*Your instructions*:
Of all the lines below, return only those starting with the line holding "06 aug 2026, 15:24" and going on through the line holding "ДОБАВИТЬ КОММЕНТАРИЙ", exactly as written.

*Excerpted records*:
Segment Open

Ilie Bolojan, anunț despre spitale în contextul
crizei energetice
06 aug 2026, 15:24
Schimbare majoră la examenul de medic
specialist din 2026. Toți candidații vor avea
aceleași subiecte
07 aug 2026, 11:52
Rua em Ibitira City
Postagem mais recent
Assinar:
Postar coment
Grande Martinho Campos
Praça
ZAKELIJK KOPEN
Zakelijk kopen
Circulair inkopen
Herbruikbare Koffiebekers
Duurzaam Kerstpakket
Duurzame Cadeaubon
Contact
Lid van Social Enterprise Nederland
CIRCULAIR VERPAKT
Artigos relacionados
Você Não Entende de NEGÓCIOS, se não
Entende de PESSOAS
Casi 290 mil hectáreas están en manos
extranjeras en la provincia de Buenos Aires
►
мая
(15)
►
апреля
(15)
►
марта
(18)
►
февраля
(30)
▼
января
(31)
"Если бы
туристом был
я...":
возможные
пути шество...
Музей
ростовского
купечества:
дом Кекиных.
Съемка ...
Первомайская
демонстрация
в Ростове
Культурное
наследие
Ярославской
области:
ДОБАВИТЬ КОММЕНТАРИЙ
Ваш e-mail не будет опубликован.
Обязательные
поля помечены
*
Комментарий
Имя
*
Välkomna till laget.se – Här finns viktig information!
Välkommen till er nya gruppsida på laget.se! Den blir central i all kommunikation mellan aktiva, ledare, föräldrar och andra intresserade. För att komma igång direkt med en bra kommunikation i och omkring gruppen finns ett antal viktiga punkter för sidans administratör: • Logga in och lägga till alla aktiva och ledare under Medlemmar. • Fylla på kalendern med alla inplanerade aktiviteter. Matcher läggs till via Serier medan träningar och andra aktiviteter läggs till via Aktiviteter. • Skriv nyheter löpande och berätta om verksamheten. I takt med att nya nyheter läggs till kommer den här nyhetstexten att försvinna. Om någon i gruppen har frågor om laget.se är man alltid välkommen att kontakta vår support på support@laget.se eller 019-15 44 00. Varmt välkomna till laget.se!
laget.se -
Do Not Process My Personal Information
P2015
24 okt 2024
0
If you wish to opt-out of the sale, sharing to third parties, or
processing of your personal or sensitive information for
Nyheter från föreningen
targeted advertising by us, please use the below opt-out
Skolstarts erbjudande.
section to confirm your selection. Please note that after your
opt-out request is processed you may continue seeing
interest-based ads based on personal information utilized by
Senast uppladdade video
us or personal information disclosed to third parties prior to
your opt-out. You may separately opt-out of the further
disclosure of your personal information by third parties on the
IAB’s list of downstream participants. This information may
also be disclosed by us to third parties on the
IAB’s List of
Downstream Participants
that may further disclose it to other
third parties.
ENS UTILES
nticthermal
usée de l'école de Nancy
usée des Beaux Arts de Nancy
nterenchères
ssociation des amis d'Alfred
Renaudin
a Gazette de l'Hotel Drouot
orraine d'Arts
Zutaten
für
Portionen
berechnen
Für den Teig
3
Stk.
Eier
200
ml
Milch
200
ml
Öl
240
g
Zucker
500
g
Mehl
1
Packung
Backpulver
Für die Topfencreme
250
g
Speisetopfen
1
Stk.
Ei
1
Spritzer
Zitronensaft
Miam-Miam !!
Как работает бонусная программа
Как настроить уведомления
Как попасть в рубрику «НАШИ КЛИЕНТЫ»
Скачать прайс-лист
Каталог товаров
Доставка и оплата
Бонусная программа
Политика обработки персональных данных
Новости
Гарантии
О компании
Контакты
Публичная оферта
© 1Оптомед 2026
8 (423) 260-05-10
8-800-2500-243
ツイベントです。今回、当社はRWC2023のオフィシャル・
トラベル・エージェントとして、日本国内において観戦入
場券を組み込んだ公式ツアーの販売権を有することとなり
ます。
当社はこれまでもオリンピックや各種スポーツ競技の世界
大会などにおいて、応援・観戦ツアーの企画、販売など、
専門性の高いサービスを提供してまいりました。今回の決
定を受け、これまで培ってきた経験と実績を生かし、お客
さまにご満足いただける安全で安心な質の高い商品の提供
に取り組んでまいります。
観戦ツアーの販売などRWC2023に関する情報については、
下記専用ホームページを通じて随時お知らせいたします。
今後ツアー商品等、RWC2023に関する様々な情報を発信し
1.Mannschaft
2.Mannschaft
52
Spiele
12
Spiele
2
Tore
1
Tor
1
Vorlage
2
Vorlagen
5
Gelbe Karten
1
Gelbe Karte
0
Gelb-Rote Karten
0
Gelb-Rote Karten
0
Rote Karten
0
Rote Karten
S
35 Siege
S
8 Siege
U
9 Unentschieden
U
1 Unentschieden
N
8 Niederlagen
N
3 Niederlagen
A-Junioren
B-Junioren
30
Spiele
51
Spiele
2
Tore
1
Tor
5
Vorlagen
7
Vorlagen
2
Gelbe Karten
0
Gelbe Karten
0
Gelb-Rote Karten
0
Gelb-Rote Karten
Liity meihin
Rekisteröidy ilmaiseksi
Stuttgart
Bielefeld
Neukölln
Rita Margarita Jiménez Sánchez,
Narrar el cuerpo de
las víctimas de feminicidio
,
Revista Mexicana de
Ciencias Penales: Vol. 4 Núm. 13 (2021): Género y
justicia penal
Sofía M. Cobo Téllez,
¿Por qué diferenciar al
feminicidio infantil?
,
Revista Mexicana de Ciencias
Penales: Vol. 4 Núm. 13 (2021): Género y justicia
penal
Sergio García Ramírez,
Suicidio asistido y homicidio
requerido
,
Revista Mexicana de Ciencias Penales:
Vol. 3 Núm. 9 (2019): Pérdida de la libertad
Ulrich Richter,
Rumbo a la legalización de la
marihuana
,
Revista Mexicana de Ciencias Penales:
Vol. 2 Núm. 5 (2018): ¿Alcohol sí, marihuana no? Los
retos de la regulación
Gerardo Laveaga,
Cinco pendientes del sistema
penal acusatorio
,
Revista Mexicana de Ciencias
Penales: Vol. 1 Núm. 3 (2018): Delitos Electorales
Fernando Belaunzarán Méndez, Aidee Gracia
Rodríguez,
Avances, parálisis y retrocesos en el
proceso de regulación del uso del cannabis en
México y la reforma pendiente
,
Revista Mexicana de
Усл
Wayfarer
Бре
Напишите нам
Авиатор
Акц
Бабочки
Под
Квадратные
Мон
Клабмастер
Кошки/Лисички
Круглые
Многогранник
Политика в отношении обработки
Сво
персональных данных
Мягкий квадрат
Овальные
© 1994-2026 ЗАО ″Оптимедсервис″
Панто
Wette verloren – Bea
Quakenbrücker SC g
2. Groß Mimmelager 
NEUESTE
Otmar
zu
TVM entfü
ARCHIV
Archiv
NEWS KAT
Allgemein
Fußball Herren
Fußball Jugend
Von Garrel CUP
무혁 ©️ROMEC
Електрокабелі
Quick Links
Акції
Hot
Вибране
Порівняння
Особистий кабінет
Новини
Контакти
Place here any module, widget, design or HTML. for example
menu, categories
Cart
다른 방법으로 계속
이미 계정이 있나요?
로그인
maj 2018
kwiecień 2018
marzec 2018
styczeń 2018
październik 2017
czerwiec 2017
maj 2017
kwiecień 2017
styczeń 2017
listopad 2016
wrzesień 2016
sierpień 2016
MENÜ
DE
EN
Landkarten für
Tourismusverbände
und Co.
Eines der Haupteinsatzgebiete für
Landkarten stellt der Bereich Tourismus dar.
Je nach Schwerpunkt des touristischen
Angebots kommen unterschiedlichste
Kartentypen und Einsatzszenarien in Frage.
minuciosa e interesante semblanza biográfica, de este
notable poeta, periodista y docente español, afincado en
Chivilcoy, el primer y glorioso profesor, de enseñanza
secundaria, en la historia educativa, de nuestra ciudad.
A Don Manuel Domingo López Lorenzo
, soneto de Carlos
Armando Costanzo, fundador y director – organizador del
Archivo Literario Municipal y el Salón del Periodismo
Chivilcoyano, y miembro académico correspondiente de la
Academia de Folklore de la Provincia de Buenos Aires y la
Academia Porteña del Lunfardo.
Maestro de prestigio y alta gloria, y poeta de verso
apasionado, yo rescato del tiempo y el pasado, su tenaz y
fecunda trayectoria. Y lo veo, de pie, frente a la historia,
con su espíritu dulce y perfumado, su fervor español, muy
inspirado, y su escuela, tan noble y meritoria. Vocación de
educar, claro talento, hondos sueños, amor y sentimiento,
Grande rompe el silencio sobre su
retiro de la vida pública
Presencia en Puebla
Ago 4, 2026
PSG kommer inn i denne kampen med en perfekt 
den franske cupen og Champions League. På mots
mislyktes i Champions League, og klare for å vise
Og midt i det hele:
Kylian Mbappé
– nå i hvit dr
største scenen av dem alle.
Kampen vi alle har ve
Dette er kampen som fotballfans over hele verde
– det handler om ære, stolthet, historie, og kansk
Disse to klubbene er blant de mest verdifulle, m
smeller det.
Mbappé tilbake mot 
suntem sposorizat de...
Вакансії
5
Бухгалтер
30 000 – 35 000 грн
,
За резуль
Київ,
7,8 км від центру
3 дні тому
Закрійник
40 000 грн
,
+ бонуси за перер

Segment Closed

*Answer section*:
06 aug 2026, 15:24
Schimbare majoră la examenul de medic
specialist din 2026. Toți candidații vor avea
aceleași subiecte
07 aug 2026, 11:52
Rua em Ibitira City
Postagem mais recent
Assinar:
Postar coment
Grande Martinho Campos
Praça
ZAKELIJK KOPEN
Zakelijk kopen
Circulair inkopen
Herbruikbare Koffiebekers
Duurzaam Kerstpakket
Duurzame Cadeaubon
Contact
Lid van Social Enterprise Nederland
CIRCULAIR VERPAKT
Artigos relacionados
Você Não Entende de NEGÓCIOS, se não
Entende de PESSOAS
Casi 290 mil hectáreas están en manos
extranjeras en la provincia de Buenos Aires
►
мая
(15)
►
апреля
(15)
►
марта
(18)
►
февраля
(30)
▼
января
(31)
"Если бы
туристом был
я...":
возможные
пути шество...
Музей
ростовского
купечества:
дом Кекиных.
Съемка ...
Первомайская
демонстрация
в Ростове
Культурное
наследие
Ярославской
области:
ДОБАВИТЬ КОММЕНТАРИЙ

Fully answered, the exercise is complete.